## WORK REQUIRED:
Copy out, exactly, the first line of the entries below and every line after it through the one containing "3. **Links not".

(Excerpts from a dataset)
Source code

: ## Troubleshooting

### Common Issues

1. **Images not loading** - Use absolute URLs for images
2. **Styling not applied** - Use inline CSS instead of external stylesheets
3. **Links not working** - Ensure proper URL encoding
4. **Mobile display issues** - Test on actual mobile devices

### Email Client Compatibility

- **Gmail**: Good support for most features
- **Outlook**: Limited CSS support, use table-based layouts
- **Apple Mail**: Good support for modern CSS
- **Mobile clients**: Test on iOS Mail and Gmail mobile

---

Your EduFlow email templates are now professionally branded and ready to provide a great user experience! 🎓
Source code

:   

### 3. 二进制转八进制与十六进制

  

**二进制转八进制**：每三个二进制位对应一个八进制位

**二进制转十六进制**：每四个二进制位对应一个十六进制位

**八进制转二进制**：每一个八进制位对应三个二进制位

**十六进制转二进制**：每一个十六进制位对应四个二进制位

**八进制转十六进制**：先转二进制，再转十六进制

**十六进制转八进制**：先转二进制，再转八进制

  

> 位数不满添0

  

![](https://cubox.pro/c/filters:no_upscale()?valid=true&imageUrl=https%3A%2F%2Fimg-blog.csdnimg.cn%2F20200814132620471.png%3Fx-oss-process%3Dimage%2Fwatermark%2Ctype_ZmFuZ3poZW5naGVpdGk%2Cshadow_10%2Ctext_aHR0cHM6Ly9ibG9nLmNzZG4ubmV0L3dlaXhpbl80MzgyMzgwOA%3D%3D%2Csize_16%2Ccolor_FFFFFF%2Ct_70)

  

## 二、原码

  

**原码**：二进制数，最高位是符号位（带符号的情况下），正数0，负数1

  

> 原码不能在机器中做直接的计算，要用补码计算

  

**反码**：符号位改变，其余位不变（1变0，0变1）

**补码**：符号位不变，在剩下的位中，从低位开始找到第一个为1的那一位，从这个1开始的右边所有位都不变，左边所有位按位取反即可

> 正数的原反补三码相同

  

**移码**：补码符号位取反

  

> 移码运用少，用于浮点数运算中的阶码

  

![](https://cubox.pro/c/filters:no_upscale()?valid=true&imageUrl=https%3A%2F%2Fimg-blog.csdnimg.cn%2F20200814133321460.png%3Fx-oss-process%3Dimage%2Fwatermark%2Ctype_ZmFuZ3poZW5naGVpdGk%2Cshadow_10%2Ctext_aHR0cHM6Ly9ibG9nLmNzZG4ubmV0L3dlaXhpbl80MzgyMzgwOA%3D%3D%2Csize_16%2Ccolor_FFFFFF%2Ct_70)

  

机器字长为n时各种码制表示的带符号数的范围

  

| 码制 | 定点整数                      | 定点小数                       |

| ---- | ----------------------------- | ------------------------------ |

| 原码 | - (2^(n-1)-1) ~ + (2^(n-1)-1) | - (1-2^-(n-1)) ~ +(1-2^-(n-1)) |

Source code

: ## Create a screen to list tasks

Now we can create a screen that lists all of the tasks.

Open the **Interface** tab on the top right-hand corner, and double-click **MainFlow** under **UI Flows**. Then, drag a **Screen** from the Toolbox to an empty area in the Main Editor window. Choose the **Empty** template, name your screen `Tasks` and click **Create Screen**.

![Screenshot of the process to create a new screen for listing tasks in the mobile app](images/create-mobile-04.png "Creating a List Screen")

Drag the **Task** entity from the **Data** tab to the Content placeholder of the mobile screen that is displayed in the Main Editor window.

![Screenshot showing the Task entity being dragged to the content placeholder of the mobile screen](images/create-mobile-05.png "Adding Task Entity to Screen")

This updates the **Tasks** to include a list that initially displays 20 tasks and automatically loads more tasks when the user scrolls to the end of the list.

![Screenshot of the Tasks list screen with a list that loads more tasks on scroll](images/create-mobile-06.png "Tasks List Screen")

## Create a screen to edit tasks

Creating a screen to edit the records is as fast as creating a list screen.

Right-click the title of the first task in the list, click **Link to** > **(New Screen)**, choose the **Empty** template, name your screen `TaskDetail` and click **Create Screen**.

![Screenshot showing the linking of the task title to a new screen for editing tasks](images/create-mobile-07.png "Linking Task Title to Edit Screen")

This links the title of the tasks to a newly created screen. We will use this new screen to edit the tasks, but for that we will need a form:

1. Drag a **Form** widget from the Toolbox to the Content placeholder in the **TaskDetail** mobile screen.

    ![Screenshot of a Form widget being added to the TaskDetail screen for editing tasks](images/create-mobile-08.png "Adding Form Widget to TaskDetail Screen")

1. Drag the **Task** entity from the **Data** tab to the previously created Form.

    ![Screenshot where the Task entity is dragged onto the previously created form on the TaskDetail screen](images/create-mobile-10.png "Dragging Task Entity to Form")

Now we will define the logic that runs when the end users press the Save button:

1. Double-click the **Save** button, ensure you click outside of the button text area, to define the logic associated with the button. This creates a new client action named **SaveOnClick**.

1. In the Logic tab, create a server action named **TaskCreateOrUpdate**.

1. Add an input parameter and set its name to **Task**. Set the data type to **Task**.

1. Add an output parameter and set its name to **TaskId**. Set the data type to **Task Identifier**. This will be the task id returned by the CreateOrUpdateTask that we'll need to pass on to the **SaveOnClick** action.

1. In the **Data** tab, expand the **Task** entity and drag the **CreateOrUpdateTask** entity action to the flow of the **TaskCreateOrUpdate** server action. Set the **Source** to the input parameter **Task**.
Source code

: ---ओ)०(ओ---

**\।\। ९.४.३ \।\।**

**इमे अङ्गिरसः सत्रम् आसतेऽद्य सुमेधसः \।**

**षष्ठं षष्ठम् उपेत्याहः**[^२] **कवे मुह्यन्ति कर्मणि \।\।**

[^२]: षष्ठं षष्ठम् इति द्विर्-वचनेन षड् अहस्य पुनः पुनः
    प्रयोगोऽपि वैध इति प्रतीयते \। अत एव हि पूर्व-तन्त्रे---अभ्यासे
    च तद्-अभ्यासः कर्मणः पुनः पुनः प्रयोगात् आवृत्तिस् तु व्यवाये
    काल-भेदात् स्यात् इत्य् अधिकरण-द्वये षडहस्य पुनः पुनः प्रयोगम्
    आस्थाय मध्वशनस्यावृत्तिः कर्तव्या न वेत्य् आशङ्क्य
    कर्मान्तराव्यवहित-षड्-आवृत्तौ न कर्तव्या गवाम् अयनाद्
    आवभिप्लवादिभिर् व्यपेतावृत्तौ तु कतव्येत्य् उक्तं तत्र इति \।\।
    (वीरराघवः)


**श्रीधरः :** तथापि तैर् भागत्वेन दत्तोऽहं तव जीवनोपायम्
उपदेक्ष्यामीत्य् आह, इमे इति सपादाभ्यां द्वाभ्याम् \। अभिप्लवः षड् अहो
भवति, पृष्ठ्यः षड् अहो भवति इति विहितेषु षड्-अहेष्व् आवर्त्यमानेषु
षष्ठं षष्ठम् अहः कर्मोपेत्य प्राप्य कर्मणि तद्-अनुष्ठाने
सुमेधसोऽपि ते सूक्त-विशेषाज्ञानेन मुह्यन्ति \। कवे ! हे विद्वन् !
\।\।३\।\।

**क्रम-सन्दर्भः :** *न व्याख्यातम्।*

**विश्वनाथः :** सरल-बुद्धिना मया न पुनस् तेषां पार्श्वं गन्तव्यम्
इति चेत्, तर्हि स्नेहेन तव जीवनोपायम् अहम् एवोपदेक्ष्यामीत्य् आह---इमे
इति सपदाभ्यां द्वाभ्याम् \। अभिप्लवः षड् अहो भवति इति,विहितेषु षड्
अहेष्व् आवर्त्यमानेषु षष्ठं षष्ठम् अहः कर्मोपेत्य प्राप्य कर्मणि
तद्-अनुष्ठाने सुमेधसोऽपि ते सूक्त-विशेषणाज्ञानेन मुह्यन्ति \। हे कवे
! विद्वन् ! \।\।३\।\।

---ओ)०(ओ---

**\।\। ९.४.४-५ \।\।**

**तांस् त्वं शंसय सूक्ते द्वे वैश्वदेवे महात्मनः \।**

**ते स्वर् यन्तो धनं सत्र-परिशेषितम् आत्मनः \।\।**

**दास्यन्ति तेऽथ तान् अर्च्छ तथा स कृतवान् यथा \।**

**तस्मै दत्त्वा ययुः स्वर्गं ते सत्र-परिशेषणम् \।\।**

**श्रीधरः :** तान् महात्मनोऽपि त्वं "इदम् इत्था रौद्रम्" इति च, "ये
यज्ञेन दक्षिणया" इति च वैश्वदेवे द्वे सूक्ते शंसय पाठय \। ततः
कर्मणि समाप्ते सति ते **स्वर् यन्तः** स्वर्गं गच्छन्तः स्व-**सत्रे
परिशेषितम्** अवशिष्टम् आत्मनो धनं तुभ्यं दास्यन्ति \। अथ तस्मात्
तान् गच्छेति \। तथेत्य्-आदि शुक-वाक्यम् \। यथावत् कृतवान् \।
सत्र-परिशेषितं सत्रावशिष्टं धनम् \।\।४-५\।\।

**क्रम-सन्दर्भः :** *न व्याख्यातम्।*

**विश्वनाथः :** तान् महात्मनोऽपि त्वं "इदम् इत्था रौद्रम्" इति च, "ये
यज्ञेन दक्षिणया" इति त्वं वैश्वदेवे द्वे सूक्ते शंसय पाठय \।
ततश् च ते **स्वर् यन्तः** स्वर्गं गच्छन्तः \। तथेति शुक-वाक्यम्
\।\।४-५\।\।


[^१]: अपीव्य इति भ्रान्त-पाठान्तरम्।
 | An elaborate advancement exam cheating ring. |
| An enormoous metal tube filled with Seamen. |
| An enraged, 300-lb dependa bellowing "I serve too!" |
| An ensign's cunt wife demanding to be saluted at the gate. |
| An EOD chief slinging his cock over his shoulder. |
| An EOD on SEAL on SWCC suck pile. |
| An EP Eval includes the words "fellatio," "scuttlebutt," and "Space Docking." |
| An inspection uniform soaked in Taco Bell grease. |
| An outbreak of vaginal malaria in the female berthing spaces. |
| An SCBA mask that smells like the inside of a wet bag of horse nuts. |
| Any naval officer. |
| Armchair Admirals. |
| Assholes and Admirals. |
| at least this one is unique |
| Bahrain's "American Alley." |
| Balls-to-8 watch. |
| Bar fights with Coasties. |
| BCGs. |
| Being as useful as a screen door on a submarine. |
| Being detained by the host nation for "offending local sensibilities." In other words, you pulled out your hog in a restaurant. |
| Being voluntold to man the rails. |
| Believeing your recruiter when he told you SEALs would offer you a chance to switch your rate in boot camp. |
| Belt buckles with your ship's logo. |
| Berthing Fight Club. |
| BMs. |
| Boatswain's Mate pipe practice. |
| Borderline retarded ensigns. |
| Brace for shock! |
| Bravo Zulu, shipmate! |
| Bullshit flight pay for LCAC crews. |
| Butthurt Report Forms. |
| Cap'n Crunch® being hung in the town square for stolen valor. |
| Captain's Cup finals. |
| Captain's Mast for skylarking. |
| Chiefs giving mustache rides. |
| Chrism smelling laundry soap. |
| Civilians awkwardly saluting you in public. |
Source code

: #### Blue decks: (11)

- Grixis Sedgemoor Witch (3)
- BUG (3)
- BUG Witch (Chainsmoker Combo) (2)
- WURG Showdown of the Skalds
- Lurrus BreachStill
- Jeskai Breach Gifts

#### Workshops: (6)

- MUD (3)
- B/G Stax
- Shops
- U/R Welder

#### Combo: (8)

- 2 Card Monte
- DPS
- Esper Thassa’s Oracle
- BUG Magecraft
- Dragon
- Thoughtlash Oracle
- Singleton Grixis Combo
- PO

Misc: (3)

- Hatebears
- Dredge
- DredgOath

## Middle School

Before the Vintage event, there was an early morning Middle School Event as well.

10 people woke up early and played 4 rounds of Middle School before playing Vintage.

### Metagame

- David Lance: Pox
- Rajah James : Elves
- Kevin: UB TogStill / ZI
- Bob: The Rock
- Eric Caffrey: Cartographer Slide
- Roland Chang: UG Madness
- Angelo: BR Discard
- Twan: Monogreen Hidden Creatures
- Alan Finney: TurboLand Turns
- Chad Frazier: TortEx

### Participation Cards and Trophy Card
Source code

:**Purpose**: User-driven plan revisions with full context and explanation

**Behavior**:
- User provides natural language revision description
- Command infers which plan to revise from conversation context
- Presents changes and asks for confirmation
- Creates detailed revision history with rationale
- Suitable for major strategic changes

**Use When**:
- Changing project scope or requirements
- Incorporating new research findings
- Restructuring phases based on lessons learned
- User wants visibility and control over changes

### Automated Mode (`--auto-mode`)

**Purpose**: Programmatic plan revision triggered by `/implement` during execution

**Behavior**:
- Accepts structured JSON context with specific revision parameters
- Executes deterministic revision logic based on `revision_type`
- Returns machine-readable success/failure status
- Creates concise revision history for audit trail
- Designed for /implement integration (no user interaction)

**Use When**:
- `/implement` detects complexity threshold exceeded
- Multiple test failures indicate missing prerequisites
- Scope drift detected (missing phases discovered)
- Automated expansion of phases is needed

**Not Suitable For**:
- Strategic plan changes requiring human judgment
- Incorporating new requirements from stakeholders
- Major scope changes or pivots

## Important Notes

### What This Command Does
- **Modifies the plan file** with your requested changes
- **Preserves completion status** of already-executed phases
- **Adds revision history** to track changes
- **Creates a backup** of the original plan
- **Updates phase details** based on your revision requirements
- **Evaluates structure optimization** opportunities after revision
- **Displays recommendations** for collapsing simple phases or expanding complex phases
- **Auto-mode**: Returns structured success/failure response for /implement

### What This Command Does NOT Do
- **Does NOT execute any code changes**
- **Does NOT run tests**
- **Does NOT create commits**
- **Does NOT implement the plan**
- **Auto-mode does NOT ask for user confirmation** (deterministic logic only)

## RESPONSE TO THE TASK:
Source code

: ## Troubleshooting

### Common Issues

1. **Images not loading** - Use absolute URLs for images
2. **Styling not applied** - Use inline CSS instead of external stylesheets
3. **Links not working** - Ensure proper URL encoding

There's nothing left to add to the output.